Это как будто бы отличное от взглядов двора мнение юного дипломата, кажется, больше походило на высказывания будущих декабристов. Но как будет видно дальше, о выступлении декабристов, которое он вполне мог наблюдать воочию из окон дома дяди Остермана на Английской набережной в тот памятный для России день 14 декабря 1825 года, он выскажет свое мнение в стихах.

Ну а тогда, летом 1825 года, в доме отца, в Армянском переулке, вновь зажили два брата – Николай, капитан Гвардейского генерального штаба, и Федор, дипломат. Отдельный вход на третий этаж со своими комнатами чуть позже получил и бывший в Москве проездом их двоюродный брат, лейтенант 8-го гвардейского экипажа, будущий декабрист Дмитрий Иринархович Завалишин. Надежда Николаевна Шереметева ожидала здесь зятя Ивана Дмитриевича Якушкина с семьей. Молодежь часто ездила в гости, где в светских и литературных гостиных особенно в ходу были списки новых стихотворений Пушкина и Грибоедова.

ЗАДАНИЕ 1 =>
Определи, согласуются ли с отрывком три утверждения: (а) летом 1825 года Николай и Федор жили в доме отца в Армянском переулке; (б) Дмитрий Иринархович Завалишин приходился Николаю и Федору родным братом; (в) дом дяди Остермана находился в Армянском переулке. Для каждого ответь «да» или «нет» и приведи точную цитату из отрывка, которая это решает.
ЗАДАНИЕ 2 =>
Перепиши дословно часть отрывка, начиная со слов «Ну а тогда, летом» и заканчивая словами «Пушкина и Грибоедова.».

Записи набора данных
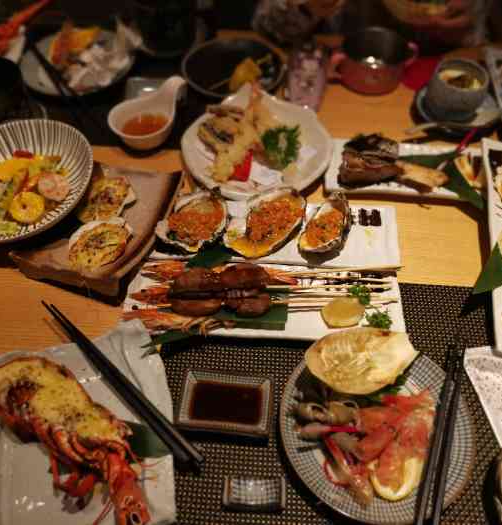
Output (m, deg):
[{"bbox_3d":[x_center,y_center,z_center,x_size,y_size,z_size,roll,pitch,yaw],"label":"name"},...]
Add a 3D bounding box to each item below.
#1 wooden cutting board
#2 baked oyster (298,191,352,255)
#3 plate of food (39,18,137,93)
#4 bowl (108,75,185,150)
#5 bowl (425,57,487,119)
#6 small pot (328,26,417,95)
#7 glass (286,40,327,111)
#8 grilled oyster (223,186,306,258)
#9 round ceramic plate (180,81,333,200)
[{"bbox_3d":[-0.181,-0.059,0.678,0.140,0.032,0.179,15,55,11],"label":"wooden cutting board"},{"bbox_3d":[0.088,-0.050,0.641,0.055,0.032,0.083,19,54,14],"label":"baked oyster"},{"bbox_3d":[-0.263,-0.309,0.840,0.168,0.058,0.168,1,55,0],"label":"plate of food"},{"bbox_3d":[-0.134,-0.201,0.757,0.086,0.052,0.130,26,56,18],"label":"bowl"},{"bbox_3d":[0.289,-0.236,0.771,0.075,0.065,0.075,0,54,0],"label":"bowl"},{"bbox_3d":[0.187,-0.310,0.843,0.140,0.066,0.097,-8,55,-6],"label":"small pot"},{"bbox_3d":[0.079,-0.259,0.788,0.060,0.090,0.060,0,54,0],"label":"glass"},{"bbox_3d":[0.017,-0.042,0.651,0.070,0.034,0.110,33,60,21],"label":"grilled oyster"},{"bbox_3d":[0.008,-0.144,0.735,0.200,0.040,0.200,0,54,0],"label":"round ceramic plate"}]

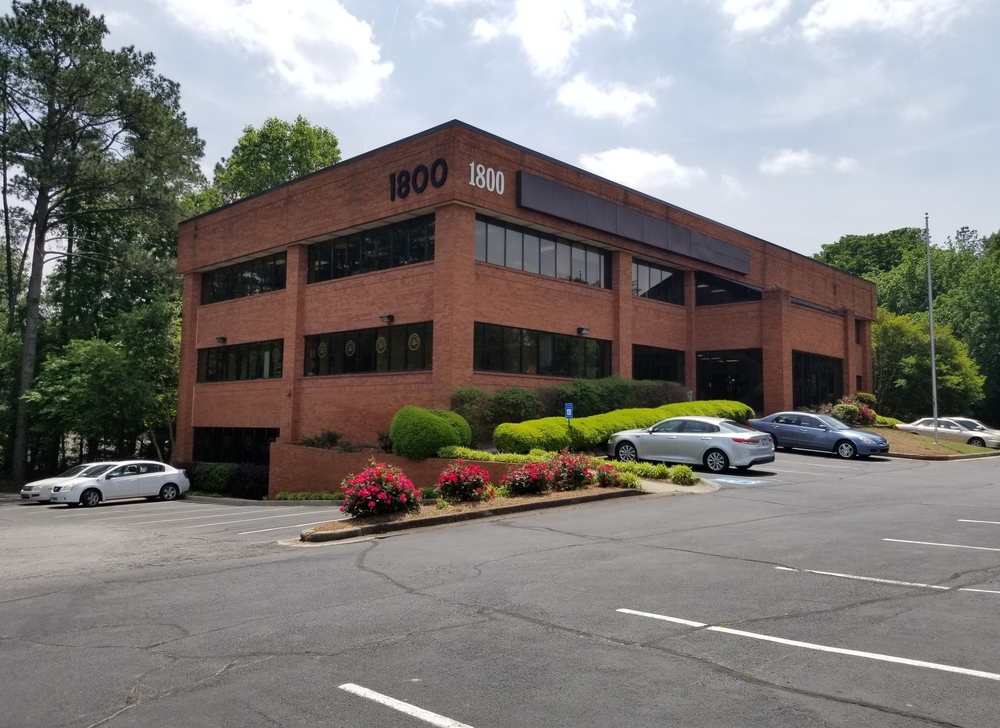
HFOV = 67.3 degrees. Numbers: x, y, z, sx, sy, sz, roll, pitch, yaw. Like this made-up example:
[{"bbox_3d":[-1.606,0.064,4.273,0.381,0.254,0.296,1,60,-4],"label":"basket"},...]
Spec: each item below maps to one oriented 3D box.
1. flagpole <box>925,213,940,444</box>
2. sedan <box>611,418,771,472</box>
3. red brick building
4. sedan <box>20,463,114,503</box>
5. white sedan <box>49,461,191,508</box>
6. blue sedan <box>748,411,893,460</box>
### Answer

ОТВЕТ К ЗАДАНИЮ 1 =>
(а) Да: «летом 1825 года, в доме отца, в Армянском переулке, вновь зажили два брата – Николай, капитан Гвардейского генерального штаба, и Федор, дипломат».
(б) Нет: «их двоюродный брат, лейтенант 8-го гвардейского экипажа, будущий декабрист Дмитрий Иринархович Завалишин».
(в) Нет: «из окон дома дяди Остермана на Английской набережной».

ОТВЕТ К ЗАДАНИЮ 2 =>
Ну а тогда, летом 1825 года, в доме отца, в Армянском переулке, вновь зажили два брата – Николай, капитан Гвардейского генерального штаба, и Федор, дипломат. Отдельный вход на третий этаж со своими комнатами чуть позже получил и бывший в Москве проездом их двоюродный брат, лейтенант 8-го гвардейского экипажа, будущий декабрист Дмитрий Иринархович Завалишин. Надежда Николаевна Шереметева ожидала здесь зятя Ивана Дмитриевича Якушкина с семьей. Молодежь часто ездила в гости, где в светских и литературных гостиных особенно в ходу были списки новых стихотворений Пушкина и Грибоедова.